_Problem details_: Report every line of the listing below in which the string "last" occurs.

_Data_:
--
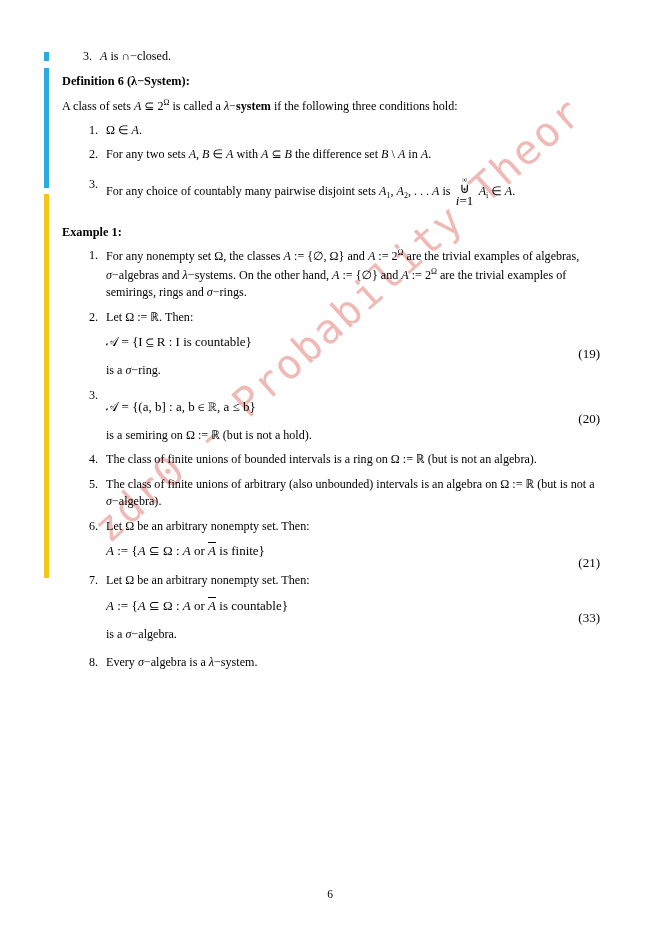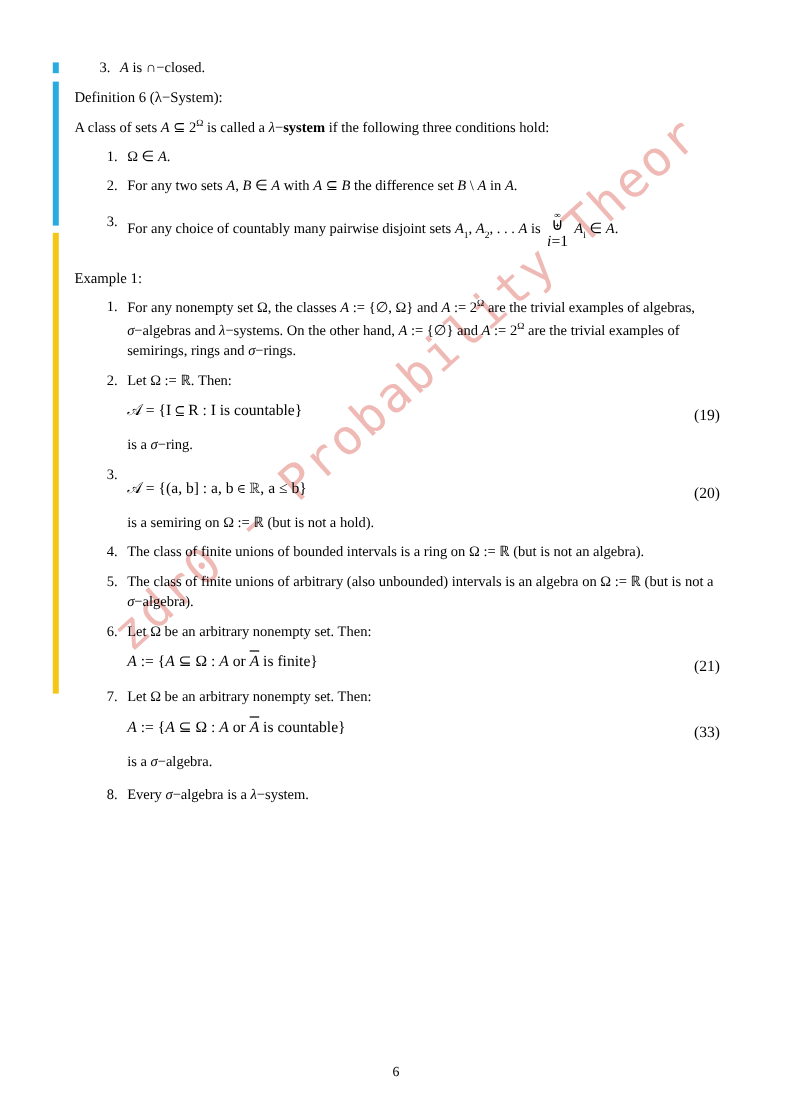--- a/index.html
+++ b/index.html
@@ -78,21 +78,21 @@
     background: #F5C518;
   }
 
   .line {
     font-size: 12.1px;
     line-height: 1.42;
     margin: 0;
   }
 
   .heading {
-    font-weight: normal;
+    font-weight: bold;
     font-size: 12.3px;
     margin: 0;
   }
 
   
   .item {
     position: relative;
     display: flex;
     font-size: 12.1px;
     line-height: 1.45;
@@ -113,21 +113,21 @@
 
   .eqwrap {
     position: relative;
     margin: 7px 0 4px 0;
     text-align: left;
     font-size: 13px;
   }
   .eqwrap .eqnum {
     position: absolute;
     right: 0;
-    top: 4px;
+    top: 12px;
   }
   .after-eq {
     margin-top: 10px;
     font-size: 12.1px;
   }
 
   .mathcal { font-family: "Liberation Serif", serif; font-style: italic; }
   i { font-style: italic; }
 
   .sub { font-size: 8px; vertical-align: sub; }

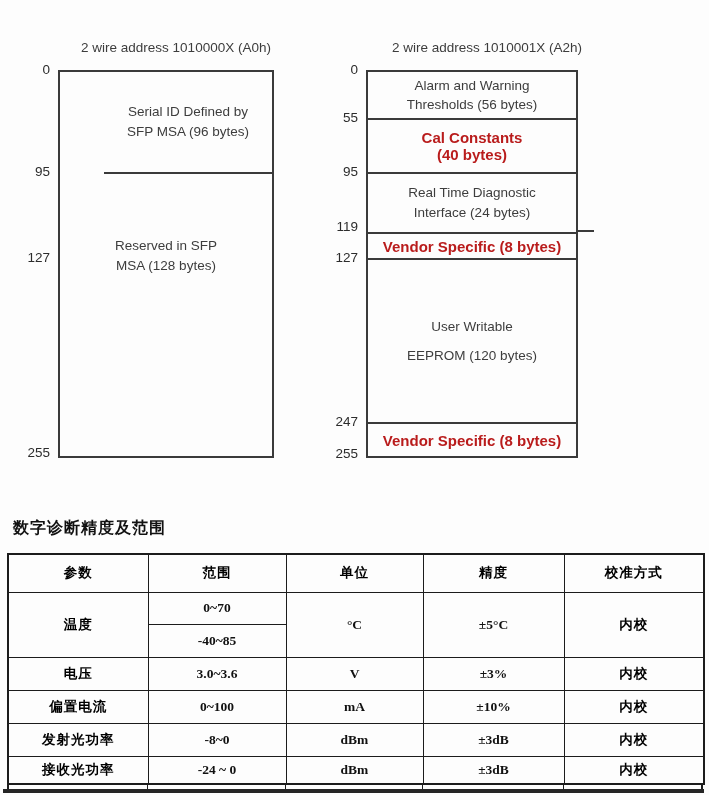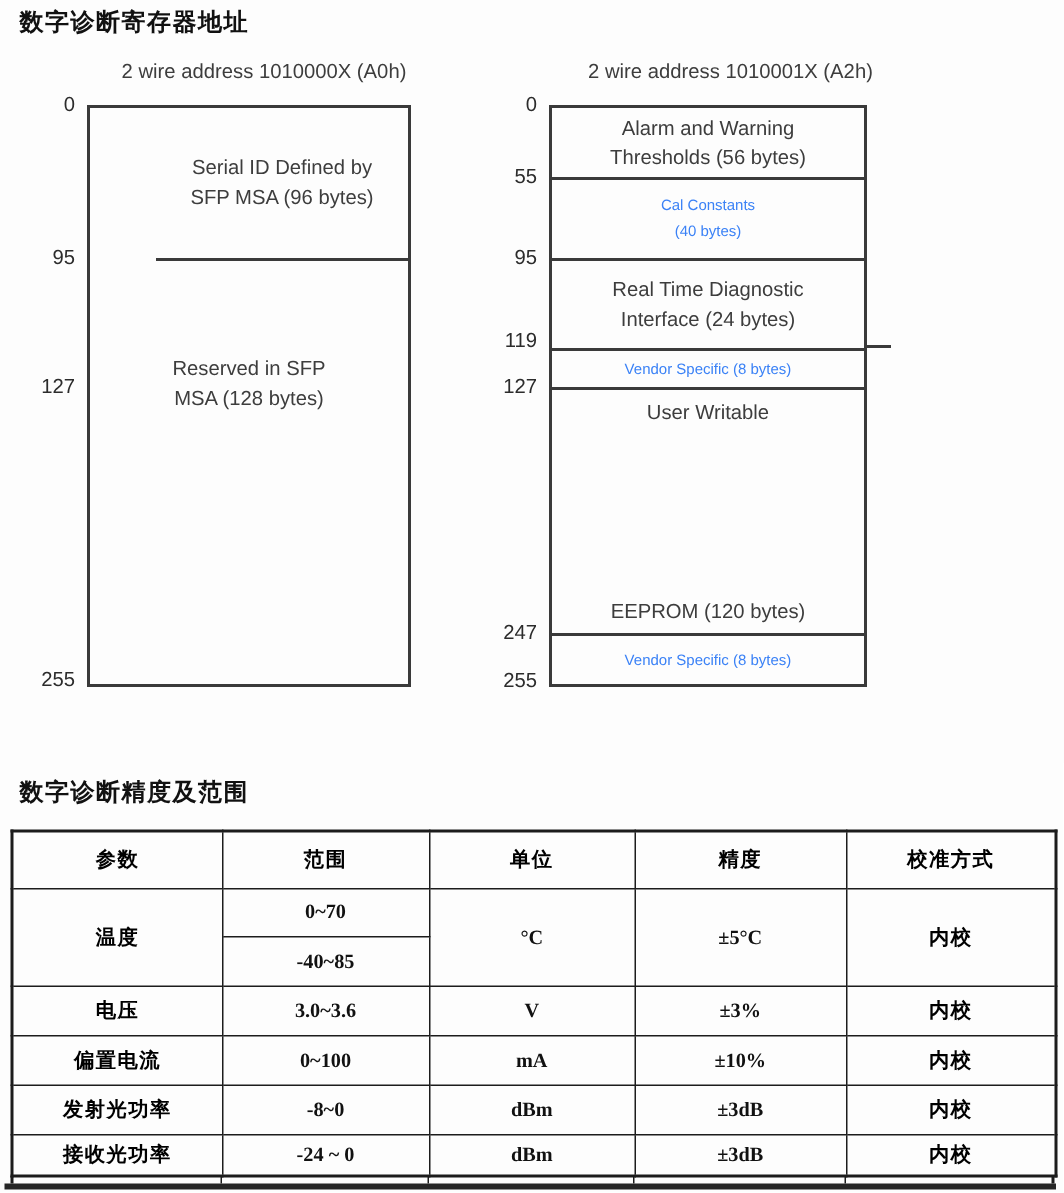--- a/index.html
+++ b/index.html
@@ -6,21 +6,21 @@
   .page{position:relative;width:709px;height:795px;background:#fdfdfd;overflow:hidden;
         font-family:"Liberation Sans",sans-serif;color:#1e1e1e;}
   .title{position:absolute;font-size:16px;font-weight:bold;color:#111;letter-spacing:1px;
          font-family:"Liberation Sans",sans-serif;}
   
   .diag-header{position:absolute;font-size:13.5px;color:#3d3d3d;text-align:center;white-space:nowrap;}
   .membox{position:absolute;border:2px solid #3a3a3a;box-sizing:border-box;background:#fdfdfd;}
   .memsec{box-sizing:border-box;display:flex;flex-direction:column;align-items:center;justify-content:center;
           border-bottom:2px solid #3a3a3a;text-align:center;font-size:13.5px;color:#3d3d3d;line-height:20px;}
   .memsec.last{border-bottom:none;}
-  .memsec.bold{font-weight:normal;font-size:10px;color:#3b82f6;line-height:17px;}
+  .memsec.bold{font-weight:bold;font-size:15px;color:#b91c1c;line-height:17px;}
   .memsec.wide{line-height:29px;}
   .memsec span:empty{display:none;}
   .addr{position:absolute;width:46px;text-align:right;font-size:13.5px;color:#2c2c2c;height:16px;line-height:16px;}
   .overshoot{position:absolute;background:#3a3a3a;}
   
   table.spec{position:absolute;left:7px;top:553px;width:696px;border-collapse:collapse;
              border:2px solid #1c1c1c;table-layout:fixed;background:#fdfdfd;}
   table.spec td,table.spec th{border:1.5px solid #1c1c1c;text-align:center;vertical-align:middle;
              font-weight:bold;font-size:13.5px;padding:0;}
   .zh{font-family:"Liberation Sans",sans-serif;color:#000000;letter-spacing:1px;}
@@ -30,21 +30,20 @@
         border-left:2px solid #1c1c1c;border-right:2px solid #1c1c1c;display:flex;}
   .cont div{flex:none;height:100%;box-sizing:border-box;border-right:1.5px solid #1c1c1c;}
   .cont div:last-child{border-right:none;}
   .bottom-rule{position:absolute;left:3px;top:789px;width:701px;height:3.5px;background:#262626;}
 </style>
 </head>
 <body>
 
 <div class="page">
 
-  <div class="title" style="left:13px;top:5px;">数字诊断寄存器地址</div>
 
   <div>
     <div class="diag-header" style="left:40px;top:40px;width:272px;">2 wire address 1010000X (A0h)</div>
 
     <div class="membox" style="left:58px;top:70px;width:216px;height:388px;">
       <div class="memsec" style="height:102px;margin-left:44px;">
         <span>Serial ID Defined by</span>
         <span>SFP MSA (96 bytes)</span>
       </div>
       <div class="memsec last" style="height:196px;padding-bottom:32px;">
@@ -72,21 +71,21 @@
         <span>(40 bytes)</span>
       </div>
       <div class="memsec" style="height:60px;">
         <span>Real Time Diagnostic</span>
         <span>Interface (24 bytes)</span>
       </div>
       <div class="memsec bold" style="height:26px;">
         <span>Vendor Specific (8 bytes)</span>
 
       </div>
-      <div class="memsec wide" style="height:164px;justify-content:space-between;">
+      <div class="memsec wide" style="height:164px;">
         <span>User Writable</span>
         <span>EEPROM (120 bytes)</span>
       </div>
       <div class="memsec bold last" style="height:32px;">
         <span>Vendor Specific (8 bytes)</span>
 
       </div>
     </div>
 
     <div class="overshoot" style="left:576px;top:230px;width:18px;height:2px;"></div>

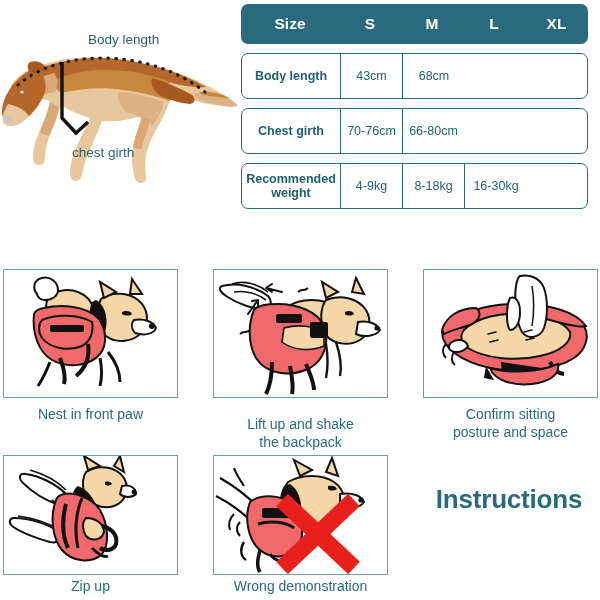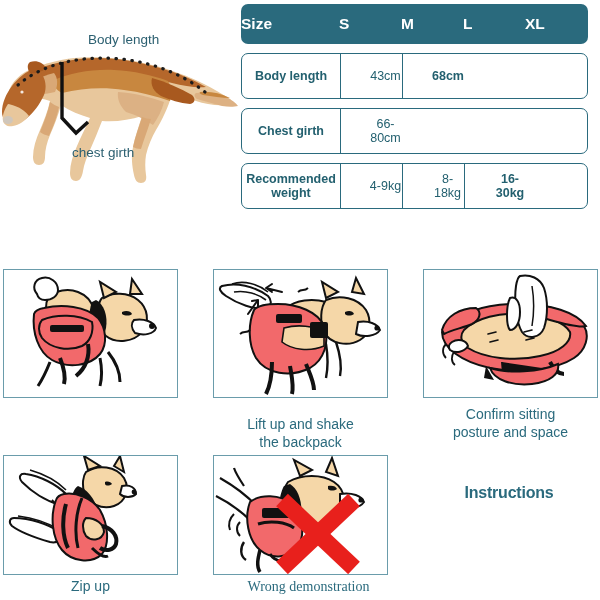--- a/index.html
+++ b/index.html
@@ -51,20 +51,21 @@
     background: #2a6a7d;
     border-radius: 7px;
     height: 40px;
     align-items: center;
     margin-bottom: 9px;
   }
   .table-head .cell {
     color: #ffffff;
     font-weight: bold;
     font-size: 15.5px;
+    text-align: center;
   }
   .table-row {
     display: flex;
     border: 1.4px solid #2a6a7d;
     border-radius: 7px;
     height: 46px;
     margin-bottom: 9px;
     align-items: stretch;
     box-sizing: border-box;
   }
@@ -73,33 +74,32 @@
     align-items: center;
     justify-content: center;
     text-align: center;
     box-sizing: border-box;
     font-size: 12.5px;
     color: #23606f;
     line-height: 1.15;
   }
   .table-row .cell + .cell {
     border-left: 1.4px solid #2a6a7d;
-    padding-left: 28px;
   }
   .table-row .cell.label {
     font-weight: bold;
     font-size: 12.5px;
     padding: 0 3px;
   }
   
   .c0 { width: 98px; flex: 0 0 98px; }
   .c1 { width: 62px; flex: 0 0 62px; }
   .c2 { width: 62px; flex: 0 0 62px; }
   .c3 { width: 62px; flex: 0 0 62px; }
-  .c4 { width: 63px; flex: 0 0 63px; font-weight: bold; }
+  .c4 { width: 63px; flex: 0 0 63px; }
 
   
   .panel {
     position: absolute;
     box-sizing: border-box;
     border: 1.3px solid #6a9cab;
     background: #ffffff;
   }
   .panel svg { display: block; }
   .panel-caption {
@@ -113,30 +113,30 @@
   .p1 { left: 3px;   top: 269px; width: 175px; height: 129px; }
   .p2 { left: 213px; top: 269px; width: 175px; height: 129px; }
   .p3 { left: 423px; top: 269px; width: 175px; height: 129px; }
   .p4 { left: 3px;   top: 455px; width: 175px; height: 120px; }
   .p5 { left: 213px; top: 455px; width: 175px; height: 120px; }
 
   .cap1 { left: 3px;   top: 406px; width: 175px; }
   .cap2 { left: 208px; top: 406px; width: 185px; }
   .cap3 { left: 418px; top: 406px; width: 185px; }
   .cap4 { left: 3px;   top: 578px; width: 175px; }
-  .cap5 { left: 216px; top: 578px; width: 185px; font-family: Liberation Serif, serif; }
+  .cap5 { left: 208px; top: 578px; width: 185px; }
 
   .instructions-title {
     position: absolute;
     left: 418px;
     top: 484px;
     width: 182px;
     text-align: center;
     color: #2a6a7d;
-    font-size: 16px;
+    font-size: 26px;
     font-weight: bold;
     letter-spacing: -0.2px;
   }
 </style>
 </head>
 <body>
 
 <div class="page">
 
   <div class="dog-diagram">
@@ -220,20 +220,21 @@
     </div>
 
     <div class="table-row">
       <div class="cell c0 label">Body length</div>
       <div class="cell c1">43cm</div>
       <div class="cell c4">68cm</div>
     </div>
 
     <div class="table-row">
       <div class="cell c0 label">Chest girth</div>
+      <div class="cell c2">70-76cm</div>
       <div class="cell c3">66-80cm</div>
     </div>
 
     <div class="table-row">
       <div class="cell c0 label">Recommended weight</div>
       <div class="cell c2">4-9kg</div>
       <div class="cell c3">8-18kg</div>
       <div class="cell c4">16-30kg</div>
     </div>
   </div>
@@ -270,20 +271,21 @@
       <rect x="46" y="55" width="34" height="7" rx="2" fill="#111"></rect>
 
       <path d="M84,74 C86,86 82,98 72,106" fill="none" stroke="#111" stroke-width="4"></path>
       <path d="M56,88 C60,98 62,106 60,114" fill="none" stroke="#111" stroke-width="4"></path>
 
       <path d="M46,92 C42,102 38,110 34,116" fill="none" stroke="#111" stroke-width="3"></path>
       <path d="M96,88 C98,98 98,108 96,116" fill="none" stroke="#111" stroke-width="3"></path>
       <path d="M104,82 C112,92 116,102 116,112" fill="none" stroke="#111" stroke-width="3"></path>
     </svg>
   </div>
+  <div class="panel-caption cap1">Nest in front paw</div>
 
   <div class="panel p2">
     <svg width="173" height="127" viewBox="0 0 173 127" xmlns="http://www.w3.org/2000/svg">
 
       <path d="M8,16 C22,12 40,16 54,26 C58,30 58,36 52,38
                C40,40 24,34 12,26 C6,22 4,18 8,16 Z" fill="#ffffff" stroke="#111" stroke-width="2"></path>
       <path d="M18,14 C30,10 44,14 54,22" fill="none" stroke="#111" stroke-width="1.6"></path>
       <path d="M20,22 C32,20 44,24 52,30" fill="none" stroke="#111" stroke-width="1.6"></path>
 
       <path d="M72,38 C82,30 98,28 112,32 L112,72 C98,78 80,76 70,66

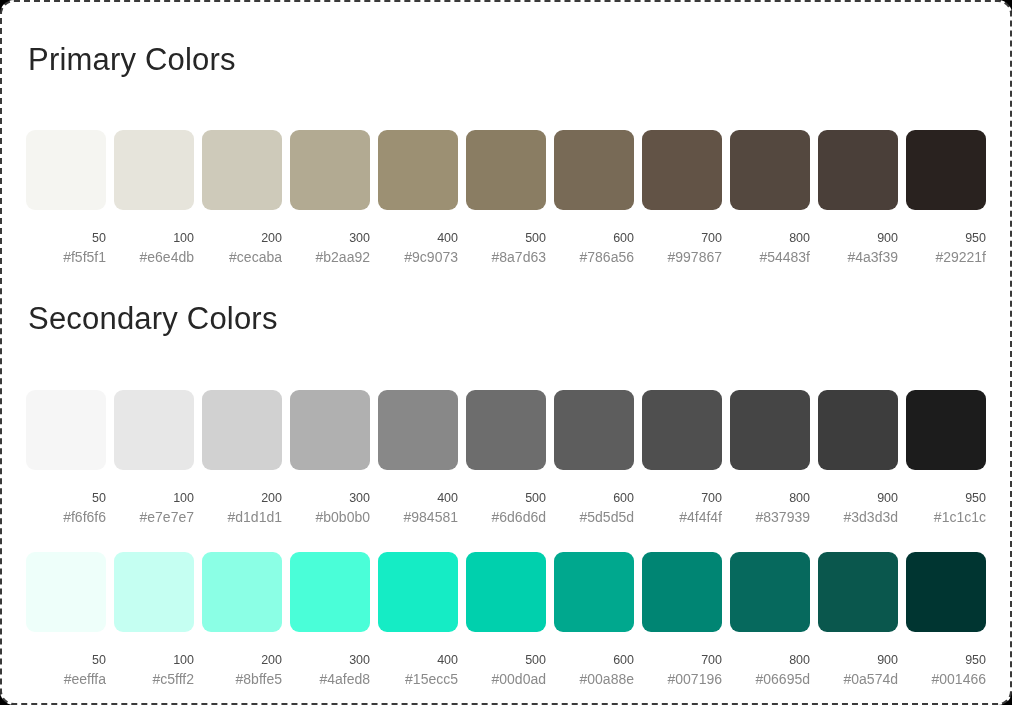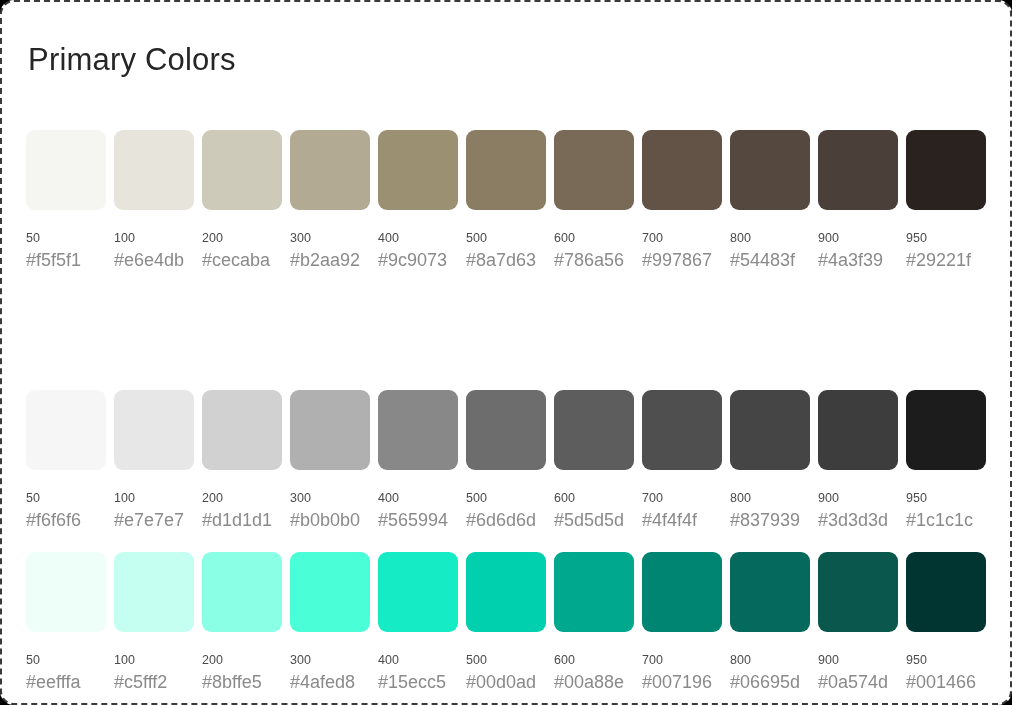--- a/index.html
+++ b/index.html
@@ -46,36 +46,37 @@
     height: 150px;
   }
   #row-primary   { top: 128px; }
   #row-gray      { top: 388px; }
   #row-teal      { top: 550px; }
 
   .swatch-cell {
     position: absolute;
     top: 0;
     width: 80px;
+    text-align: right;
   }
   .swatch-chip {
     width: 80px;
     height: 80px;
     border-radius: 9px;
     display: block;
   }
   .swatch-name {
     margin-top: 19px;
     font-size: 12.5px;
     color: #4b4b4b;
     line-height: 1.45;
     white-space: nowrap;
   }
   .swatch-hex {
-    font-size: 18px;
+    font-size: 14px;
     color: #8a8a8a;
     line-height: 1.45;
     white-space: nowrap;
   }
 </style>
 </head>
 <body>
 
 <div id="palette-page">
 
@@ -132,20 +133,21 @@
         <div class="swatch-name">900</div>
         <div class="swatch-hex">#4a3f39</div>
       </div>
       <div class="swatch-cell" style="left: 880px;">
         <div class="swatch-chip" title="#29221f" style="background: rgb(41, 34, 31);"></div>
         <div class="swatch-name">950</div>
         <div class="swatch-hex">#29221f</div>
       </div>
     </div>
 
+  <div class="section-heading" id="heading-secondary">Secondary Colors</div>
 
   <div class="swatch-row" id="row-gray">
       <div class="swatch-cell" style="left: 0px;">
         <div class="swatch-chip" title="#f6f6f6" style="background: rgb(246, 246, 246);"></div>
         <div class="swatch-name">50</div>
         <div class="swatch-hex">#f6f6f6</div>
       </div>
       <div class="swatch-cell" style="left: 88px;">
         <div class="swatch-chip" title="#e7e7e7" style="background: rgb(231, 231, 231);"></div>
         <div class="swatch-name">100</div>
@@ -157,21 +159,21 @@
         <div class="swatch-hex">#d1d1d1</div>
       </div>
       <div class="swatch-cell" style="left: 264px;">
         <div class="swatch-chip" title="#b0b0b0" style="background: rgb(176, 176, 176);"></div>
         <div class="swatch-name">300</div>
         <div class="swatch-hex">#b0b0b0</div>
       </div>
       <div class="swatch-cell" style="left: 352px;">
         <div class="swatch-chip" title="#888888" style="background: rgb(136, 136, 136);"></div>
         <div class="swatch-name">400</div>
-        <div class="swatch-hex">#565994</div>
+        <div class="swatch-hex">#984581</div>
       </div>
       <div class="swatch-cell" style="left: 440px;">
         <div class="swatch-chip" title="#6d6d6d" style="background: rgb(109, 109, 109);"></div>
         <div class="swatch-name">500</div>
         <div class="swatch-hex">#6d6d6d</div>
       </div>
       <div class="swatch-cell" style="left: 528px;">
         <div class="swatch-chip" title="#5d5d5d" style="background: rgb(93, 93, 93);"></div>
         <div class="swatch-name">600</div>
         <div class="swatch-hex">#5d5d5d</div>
--
_Answer for this exercise_:
   .memsec.last{border-bottom:none;}
   .cont div:last-child{border-right:none;}
       <div class="memsec last" style="height:196px;padding-bottom:32px;">
       <div class="memsec bold last" style="height:32px;">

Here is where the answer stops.